Portugal has been ranked among the five European countries with the strongest growth potential for 2026, driven by a growing working-age population, an expanding startup ecosystem and increasing employment in high-skilled sectors.
But a new study warns that soaring housing costs could undermine those strengths.
The ranking, compiled by research platform PlayersTime, assessed 31 European countries across 11 indicators, including demographics, innovation, productivity, entrepreneurship, skilled employment, wages, economic activity and housing market trends. The analysis drew on data from organisations including Eurostat, the International Labour Organization, Numbeo and StartupBlink.
Spain topped the overall ranking, followed by the Netherlands, Ireland and France, with Portugal completing the top five.
According to the report, Europe’s fastest-growing economies are increasingly those combining innovation, skilled employment, expanding working-age populations and buoyant property markets capable of attracting talent, businesses and investment.
Portugal stood out particularly for entrepreneurship, growth in its working-age population and employment linked to technology sectors.
The report estimates Portugal has almost 6.8 million people aged between 15 and 64, representing around 65% of its population of 10.38 million. Between 2024 and 2025, the country’s working-age population increased by 1.5%, placing Portugal third in Europe behind only Malta and Ireland.
PlayersTime said the figures suggest Portugal has been increasingly successful in retaining younger workers and attracting talent through a more dynamic urban economy and a growing startup ecosystem.
However, the report identifies housing affordability as one of Portugal’s biggest emerging challenges.
While Portugal was not among the five European countries recording the steepest residential property price increases between June 2025 and June 2026, researchers said mounting pressure in the housing market—particularly in Lisbon and Porto—is becoming a significant constraint for residents, workers and investors.
“The most attractive and fastest-growing markets are not necessarily the cheapest,” the report concludes, arguing that higher property prices often reflect sustained demand, economic confidence and long-term investment appeal.
Switzerland recorded Europe’s largest increase in city-centre apartment prices over the past year, rising 14.8% to €16,412 per square metre. Malta (12.1%), Hungary (11.6%), Denmark (9.8%) and the Netherlands (8.6%) completed the top five.
At the other end of the market, Lithuania saw the sharpest decline in city-centre apartment prices, followed by Finland, France, Sweden and the United Kingdom.

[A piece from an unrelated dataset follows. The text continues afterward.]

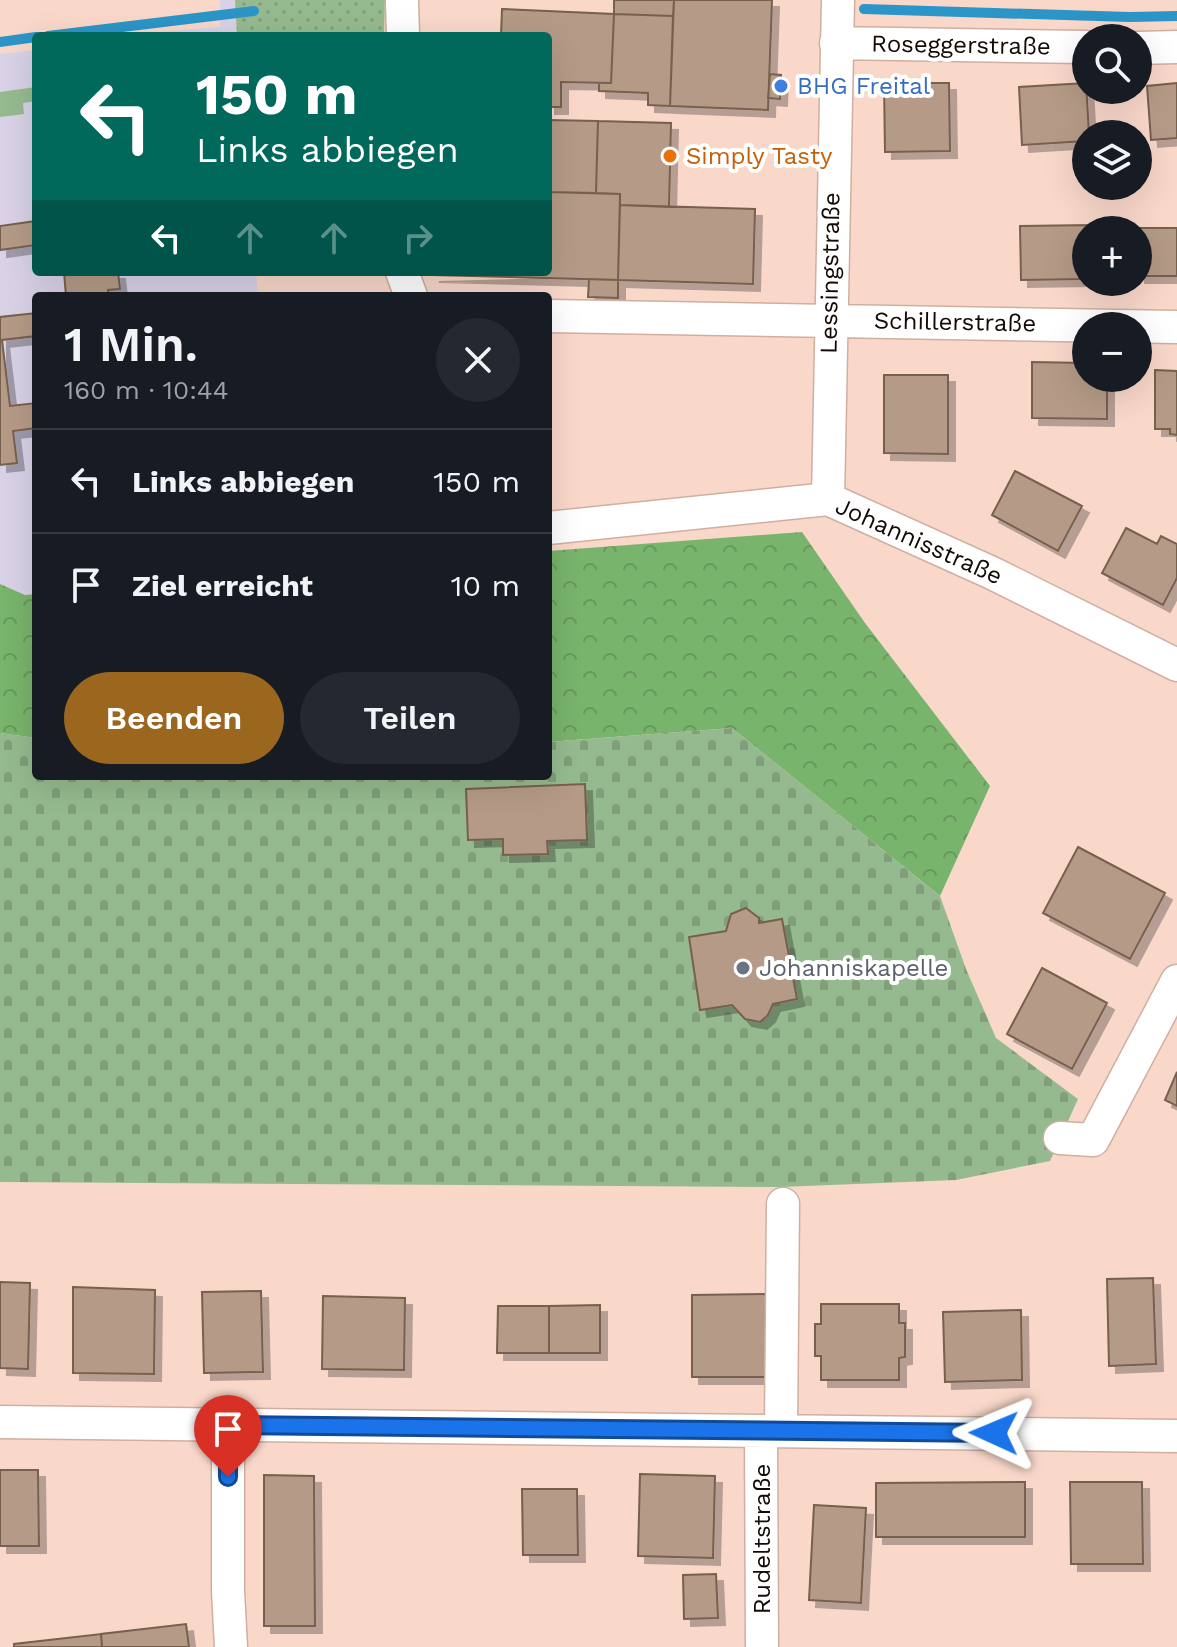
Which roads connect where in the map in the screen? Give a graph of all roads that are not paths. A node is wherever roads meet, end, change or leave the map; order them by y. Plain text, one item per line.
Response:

PlayersTime data analyst Silvana Vladimirova said Europe is becoming increasingly divided between high-cost, high-demand economies and more affordable markets that may still be recovering or attracting weaker investment.
“More than affordability itself, it is now the pace of price growth—and the demand behind it—that best reflects each country’s position on Europe’s development map,” she said.
For Portugal, the report paints a mixed picture. Its growing workforce, entrepreneurial environment and skilled economy place it among Europe’s most promising markets, but unless housing becomes more affordable, one of the country’s greatest competitive advantages could become a barrier to future growth and investment.